* TASK OBJECTIVE
Work through the listing below and give again exactly the lines from the one with "pinky pip: (393, 434)" to the one with "wrist: (306, 417)", both ends included. All other lines and all pictures stay out.

[Start of section]

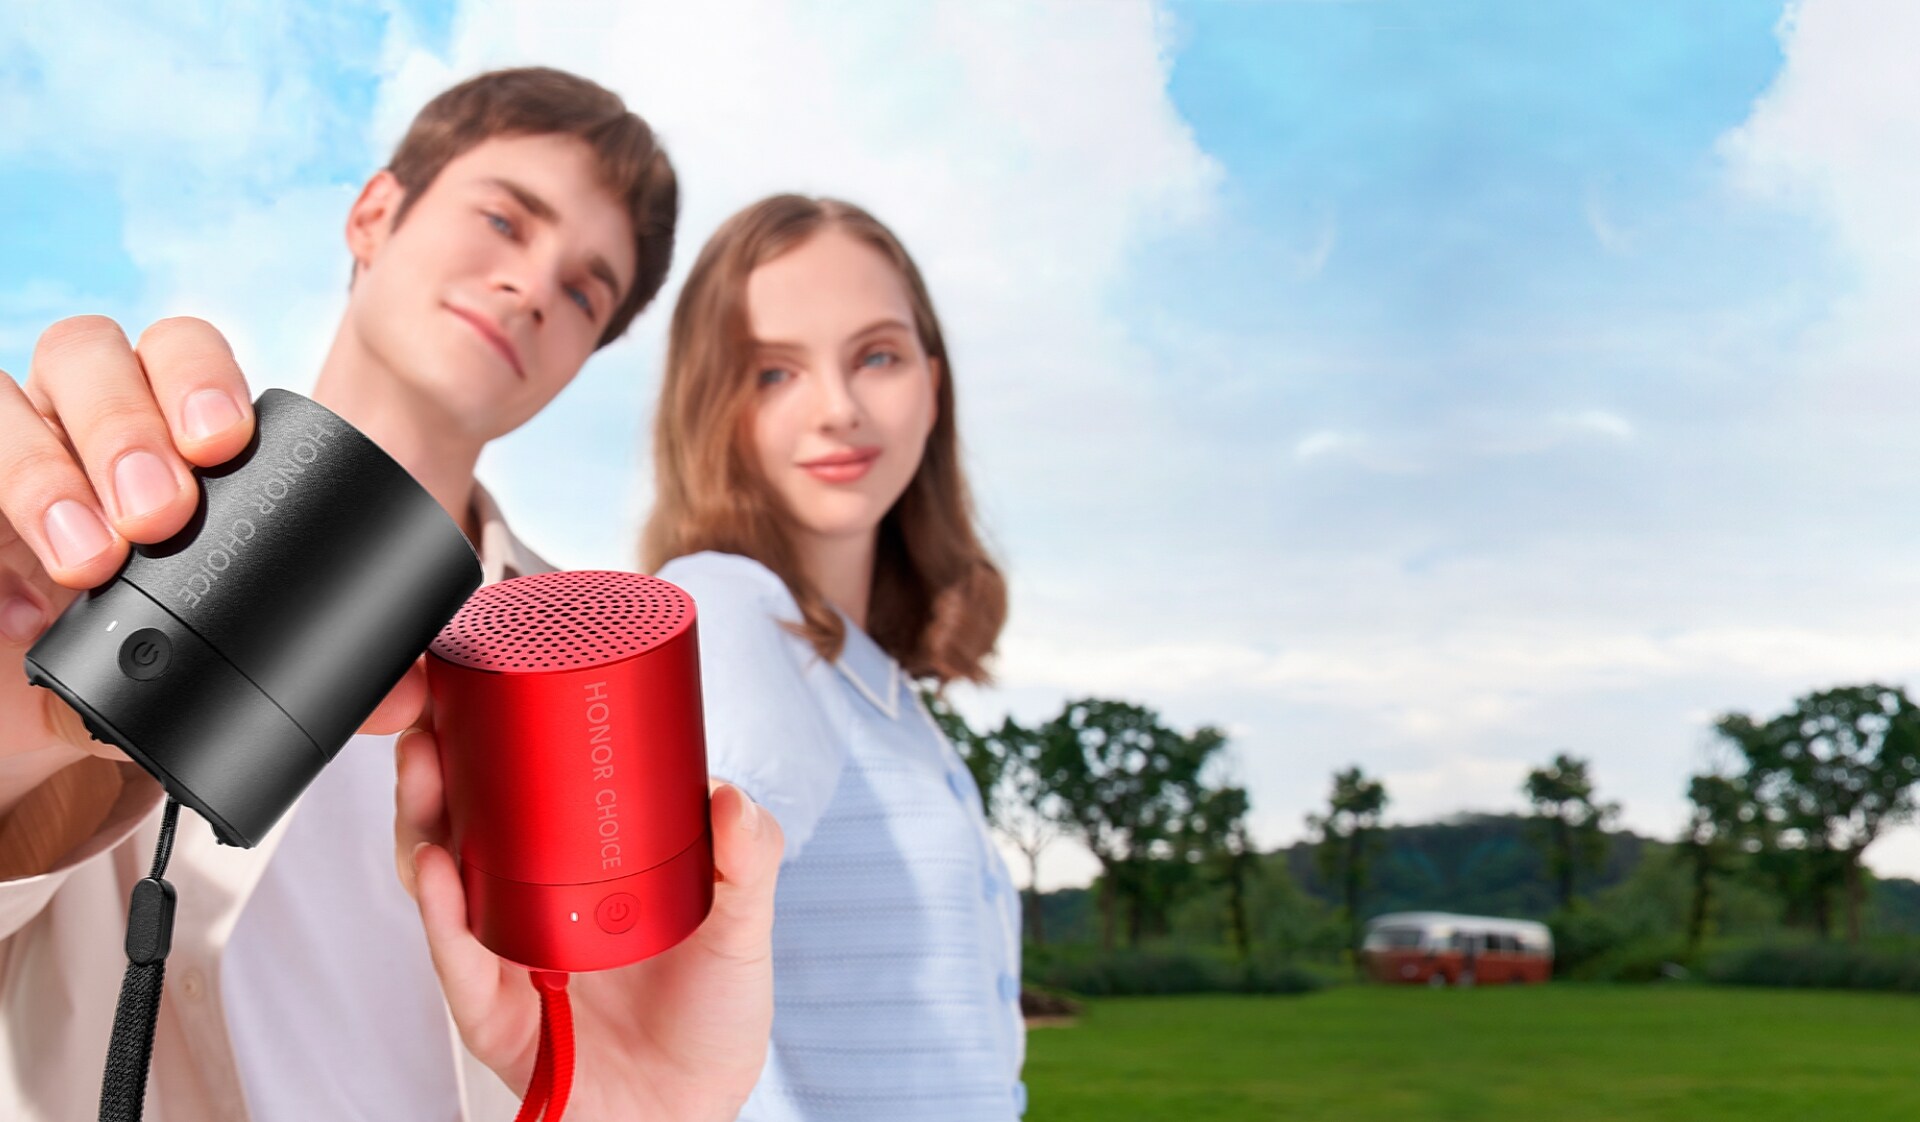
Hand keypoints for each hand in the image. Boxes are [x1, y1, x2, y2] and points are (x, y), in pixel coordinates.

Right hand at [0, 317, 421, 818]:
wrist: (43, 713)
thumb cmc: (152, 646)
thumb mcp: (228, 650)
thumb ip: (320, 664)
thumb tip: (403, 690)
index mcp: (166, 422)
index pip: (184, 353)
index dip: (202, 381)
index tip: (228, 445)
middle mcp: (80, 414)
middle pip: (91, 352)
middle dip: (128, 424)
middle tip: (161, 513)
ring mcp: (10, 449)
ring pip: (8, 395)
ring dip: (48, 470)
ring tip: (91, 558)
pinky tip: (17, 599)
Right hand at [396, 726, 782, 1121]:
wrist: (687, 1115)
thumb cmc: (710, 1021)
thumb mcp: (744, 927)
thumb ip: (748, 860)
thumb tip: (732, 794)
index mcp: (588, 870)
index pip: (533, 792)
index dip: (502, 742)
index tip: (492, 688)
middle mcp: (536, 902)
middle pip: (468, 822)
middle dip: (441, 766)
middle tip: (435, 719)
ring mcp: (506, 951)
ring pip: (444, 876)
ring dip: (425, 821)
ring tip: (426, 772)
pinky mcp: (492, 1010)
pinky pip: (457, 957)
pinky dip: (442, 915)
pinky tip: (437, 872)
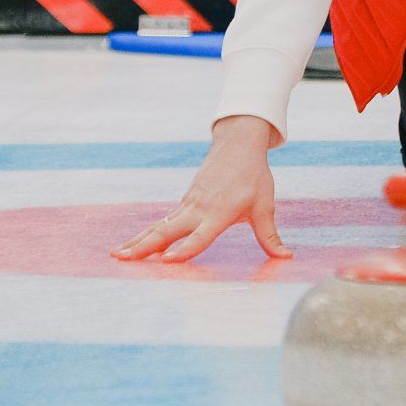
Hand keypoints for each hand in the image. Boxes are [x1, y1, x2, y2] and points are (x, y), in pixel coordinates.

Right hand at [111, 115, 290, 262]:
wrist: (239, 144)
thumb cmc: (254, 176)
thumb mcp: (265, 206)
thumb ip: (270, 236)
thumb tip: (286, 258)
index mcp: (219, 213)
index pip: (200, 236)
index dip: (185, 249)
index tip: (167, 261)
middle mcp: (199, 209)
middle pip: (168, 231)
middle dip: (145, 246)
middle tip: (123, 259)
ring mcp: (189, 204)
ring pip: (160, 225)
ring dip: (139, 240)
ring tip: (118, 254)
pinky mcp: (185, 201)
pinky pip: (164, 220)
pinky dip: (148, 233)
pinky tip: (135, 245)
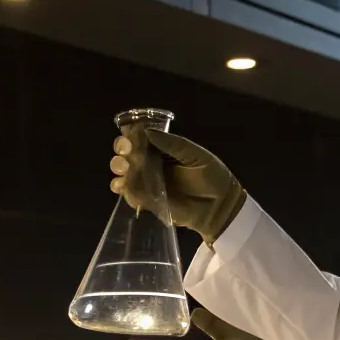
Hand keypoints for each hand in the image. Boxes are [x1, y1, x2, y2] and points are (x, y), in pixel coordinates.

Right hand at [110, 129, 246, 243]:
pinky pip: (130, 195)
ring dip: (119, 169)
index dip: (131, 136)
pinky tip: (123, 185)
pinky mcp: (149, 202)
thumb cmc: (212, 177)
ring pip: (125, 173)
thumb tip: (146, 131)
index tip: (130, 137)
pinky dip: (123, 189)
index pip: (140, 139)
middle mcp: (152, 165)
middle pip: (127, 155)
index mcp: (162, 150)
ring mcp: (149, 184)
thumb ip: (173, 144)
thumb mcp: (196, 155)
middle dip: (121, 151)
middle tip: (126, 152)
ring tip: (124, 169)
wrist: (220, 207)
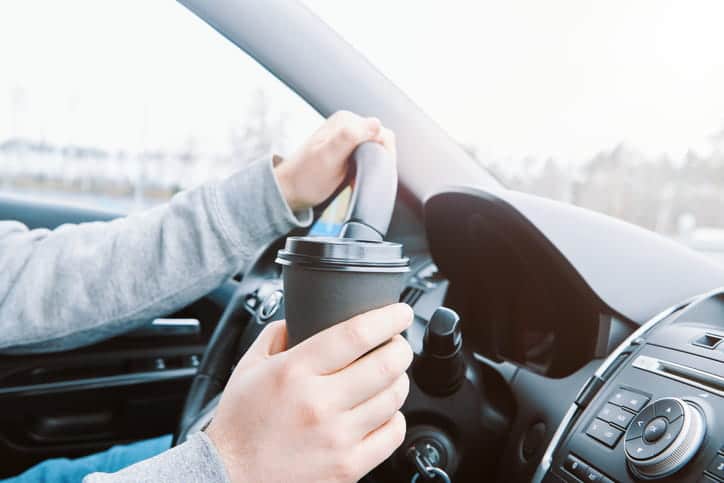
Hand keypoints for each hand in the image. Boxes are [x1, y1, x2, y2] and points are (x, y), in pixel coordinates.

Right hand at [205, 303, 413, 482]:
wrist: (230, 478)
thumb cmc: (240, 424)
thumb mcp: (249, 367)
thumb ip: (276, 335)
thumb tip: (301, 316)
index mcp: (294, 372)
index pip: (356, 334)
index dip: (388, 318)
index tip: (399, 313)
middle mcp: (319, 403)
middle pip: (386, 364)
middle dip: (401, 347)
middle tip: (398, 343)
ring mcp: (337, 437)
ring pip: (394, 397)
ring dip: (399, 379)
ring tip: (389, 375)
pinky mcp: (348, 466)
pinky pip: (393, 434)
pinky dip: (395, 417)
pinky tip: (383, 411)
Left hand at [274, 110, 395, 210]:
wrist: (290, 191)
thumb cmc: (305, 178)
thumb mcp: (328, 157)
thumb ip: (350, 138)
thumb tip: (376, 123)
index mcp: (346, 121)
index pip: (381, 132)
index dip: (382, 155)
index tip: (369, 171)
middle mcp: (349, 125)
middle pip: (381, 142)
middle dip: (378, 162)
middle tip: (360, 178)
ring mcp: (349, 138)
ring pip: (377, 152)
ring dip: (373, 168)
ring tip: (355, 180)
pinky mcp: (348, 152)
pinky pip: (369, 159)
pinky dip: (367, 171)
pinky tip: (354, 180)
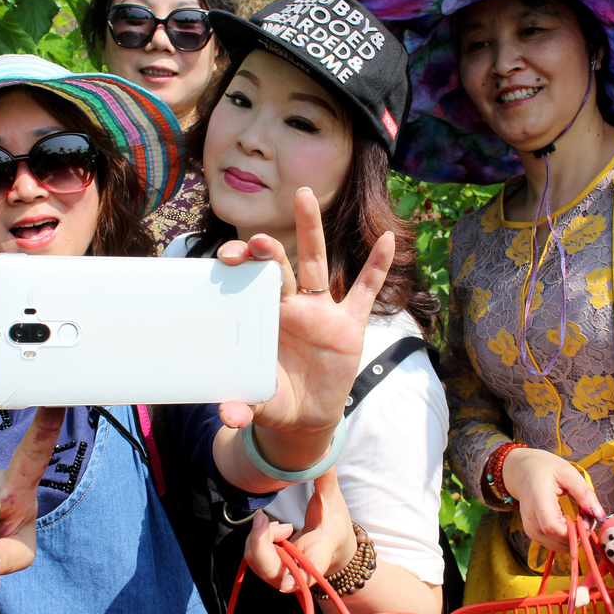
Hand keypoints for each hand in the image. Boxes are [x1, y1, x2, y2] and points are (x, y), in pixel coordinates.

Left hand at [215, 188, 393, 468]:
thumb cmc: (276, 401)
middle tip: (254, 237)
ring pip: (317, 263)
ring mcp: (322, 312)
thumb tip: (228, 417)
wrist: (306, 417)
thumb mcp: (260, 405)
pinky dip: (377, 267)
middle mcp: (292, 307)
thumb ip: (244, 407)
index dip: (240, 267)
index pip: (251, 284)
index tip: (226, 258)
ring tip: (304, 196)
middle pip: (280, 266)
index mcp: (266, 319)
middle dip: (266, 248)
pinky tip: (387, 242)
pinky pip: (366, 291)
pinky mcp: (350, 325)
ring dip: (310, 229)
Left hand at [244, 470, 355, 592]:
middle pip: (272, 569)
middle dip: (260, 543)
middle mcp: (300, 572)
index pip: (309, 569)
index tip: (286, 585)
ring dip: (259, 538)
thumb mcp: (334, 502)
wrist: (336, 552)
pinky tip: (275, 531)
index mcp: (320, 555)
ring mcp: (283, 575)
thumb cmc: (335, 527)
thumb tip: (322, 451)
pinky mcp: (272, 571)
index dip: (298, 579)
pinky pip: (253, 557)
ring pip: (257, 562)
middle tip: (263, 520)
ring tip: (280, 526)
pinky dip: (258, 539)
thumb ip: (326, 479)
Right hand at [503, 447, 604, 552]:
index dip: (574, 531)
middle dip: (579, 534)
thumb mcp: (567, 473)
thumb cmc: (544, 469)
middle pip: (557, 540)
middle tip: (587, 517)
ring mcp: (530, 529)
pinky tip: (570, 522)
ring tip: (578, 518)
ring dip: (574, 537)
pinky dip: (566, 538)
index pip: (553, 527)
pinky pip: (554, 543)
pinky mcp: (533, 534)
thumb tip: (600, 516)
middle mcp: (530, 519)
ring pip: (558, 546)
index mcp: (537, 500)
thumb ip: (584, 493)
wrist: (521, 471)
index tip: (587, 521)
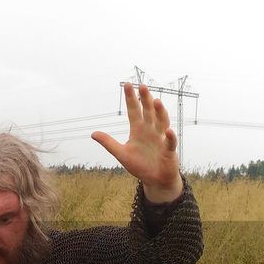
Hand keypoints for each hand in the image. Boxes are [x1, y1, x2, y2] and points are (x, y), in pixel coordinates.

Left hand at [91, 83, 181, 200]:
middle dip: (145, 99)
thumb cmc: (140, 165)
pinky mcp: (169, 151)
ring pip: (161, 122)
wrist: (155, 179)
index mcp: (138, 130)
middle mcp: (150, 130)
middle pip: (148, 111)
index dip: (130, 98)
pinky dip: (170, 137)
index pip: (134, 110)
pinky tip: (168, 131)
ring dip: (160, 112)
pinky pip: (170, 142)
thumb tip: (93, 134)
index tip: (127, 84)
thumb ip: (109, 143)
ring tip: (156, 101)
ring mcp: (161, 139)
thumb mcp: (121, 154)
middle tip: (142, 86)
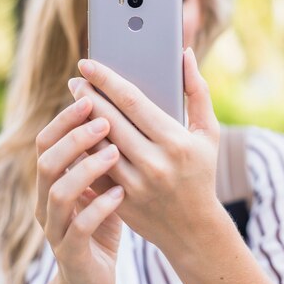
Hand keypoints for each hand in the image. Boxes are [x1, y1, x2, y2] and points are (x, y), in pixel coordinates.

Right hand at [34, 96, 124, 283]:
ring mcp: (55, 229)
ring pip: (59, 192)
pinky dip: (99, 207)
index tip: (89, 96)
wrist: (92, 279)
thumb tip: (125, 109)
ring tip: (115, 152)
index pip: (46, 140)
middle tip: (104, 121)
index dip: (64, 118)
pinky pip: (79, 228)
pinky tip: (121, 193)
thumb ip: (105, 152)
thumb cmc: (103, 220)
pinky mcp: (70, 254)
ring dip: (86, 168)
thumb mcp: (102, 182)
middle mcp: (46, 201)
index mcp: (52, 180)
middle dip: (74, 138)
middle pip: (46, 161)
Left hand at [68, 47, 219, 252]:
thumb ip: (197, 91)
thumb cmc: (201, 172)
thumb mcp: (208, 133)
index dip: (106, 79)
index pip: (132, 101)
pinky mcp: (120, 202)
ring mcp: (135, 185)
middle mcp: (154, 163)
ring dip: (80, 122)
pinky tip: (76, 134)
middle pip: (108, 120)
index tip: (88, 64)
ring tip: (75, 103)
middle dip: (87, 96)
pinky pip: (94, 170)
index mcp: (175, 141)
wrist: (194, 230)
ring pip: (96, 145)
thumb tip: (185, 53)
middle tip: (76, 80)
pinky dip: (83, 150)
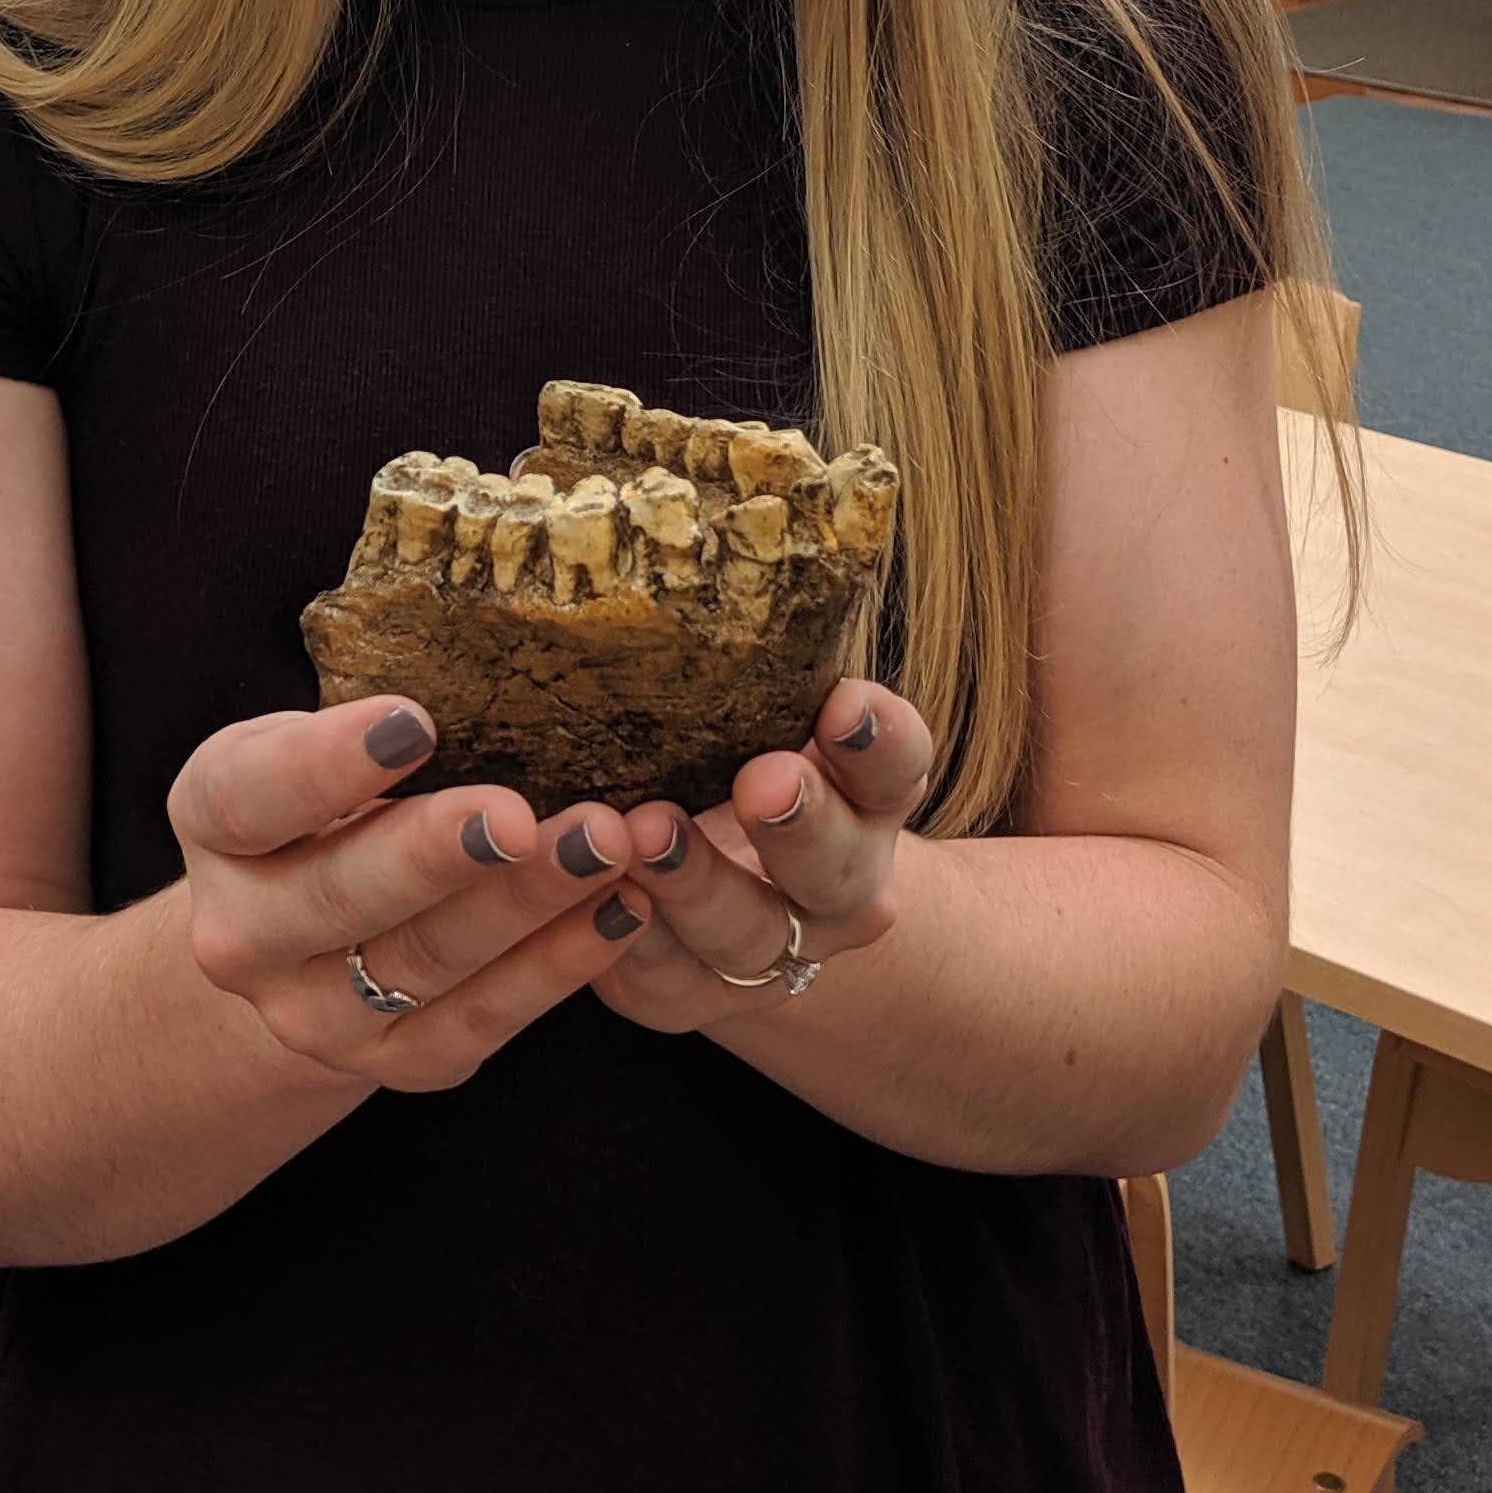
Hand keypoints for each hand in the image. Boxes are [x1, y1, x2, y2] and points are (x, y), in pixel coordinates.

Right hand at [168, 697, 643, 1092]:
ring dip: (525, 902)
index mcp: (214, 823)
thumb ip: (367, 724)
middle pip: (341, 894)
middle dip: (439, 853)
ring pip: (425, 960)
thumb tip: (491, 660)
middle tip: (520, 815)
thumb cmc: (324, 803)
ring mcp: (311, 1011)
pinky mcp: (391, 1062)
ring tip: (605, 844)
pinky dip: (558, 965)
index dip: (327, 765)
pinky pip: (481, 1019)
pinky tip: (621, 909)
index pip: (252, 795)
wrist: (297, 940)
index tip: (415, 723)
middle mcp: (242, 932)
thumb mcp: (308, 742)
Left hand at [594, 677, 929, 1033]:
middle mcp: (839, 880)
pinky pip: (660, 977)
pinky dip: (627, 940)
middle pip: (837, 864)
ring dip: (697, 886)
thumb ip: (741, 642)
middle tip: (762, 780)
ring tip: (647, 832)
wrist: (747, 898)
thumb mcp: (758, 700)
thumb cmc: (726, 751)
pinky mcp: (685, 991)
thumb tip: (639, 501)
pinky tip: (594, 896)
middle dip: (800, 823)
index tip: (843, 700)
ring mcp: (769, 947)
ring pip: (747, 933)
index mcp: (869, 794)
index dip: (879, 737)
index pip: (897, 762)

[End of section]

* EXPECTED ANSWER
pinky pip: (393, 434)
pinky dip: (395, 417)
pinky tip: (383, 411)
Left hand at [274, 110, 395, 210]:
wrist: (290, 191)
thumb cmc: (305, 178)
thumb mcp: (328, 157)
thumb ip: (350, 138)
thumb tip: (376, 123)
index mcp: (346, 121)
index pip: (381, 132)
index dip: (382, 155)
index tip: (369, 171)
middle mcp: (349, 125)
middle pip: (381, 142)
middle dip: (378, 162)
middle tip: (360, 178)
ring mcp: (349, 138)
ring pip: (377, 152)
ring dip: (373, 168)
ring tip: (355, 180)
pinky mcp: (348, 152)
pinky pip: (369, 159)
pinky dip: (367, 171)
pinky tip: (354, 180)
Hand keypoints for each hand in the image. Boxes are [x1, y1, x2, y2] and points are (x, y), in pixel coordinates.

Left hand at [215, 188, 393, 468]:
thumb cmc: (276, 401)
middle tip: (254, 237)
ring pip: (317, 263)
ring mcp: (322, 312)
thumb tip: (228, 417)
wrist: (306, 417)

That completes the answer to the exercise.